TASK INSTRUCTIONS >> List the lines of this listing that hold the word "הפרוצדורה".

DATA IN THIS EXERCISE >>
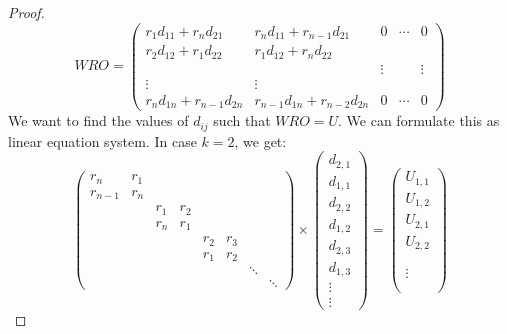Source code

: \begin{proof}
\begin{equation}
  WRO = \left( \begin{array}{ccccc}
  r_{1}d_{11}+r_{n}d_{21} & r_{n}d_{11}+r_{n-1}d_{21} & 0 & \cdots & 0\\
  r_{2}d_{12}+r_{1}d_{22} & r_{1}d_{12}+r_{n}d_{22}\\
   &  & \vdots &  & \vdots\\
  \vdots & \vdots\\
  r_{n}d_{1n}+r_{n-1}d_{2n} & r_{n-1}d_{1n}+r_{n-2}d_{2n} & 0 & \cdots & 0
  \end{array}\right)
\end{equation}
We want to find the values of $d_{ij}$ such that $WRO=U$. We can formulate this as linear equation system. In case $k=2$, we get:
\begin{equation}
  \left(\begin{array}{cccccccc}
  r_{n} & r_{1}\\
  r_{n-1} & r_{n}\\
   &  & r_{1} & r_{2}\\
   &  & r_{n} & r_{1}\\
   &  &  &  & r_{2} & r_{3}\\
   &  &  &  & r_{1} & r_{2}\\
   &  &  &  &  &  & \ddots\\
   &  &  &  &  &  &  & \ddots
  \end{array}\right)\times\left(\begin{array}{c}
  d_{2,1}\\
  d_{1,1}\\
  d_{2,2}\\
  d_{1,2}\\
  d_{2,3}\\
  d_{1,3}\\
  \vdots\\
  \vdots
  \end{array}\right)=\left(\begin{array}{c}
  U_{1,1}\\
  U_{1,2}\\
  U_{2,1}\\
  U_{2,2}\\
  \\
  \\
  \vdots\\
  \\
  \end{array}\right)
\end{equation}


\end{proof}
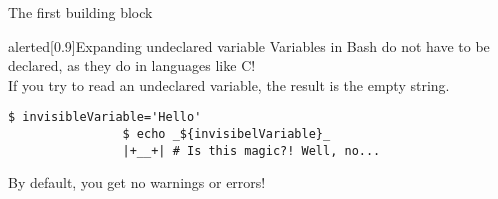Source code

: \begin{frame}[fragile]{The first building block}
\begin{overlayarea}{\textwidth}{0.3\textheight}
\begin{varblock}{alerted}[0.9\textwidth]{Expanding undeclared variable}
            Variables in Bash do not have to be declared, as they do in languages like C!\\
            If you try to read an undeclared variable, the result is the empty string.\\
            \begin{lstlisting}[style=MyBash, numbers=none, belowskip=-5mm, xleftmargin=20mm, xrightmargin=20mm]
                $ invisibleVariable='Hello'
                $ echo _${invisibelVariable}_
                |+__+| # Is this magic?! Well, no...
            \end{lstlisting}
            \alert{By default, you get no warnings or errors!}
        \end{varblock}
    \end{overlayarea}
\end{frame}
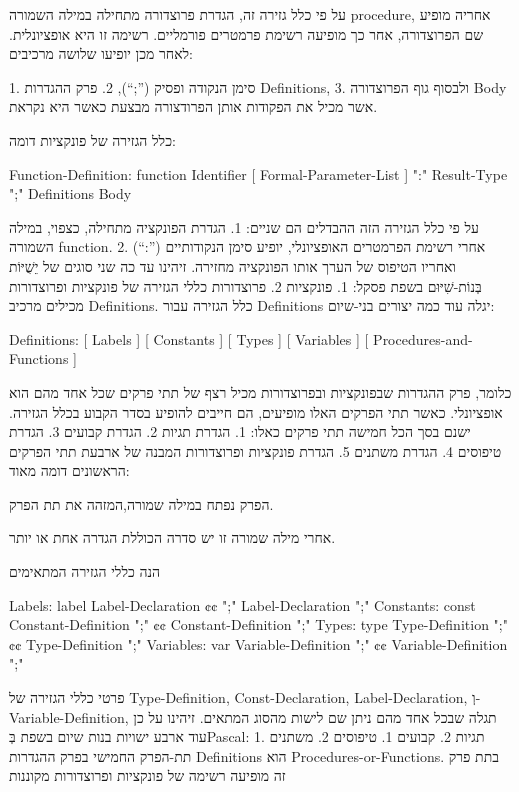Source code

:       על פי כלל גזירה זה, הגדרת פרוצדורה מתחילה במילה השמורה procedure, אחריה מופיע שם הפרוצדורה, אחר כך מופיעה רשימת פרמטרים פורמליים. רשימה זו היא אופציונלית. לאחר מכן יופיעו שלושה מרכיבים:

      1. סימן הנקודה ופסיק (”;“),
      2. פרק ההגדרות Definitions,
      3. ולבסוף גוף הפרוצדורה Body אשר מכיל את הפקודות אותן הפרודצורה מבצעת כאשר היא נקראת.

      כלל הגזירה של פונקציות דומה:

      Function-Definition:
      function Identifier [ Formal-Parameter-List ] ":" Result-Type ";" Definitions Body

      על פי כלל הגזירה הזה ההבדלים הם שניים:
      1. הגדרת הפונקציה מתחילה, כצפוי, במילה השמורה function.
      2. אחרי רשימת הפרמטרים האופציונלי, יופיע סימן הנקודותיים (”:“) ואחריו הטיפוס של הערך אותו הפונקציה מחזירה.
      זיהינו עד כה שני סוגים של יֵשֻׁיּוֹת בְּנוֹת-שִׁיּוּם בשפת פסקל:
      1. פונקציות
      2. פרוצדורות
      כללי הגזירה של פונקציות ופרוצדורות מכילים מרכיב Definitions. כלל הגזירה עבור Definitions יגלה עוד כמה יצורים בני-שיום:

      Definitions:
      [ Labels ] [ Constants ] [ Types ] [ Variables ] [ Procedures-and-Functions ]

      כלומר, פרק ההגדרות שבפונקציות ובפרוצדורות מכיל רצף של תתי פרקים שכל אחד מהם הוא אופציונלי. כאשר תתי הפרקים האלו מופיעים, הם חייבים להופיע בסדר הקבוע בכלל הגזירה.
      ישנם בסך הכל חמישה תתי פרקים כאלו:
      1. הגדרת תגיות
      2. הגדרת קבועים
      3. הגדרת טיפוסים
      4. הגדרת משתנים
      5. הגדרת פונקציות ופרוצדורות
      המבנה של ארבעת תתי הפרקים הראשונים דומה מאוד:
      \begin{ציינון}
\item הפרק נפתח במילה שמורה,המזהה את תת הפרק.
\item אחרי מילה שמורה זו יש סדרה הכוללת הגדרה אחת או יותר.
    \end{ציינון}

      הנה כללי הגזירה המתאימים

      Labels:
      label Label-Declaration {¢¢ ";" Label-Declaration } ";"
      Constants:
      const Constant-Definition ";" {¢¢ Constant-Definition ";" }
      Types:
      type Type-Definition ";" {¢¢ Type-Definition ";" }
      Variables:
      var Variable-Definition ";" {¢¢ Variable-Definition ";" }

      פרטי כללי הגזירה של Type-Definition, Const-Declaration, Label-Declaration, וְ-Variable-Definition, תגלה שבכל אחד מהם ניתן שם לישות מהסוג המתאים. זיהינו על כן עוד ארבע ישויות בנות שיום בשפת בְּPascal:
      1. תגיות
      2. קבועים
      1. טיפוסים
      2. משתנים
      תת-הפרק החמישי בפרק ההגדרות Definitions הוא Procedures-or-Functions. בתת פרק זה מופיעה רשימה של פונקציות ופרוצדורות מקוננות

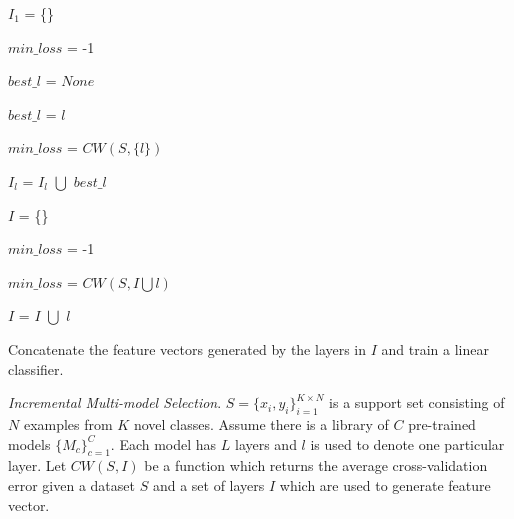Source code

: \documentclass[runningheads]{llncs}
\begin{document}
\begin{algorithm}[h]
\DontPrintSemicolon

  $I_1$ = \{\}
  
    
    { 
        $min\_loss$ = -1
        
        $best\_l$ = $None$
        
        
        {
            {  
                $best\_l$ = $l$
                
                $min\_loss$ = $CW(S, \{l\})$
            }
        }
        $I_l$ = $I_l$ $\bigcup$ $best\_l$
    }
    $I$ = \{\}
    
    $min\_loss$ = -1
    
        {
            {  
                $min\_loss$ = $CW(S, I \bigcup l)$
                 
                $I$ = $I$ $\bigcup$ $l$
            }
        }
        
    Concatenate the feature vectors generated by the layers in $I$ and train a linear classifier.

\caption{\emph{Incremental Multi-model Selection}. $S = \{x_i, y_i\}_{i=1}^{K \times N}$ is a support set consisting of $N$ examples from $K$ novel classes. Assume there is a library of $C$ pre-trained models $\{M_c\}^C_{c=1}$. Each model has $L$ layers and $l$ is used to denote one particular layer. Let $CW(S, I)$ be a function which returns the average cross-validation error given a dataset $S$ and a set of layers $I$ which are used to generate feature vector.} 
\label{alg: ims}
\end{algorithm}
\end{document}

THE ANSWER >>
:       על פי כלל גזירה זה, הגדרת פרוצדורה מתחילה במילה השמורה procedure, אחריה מופיע שם הפרוצדורה, אחר כך מופיעה רשימת פרמטרים פורמליים. רשימה זו היא אופציונלית. לאחר מכן יופיעו שלושה מרכיבים:
      3. ולבסוף גוף הפרוצדורה Body אשר מכיל את הפקודות אותן הפרודצורה מבצעת כאשר היא נקראת.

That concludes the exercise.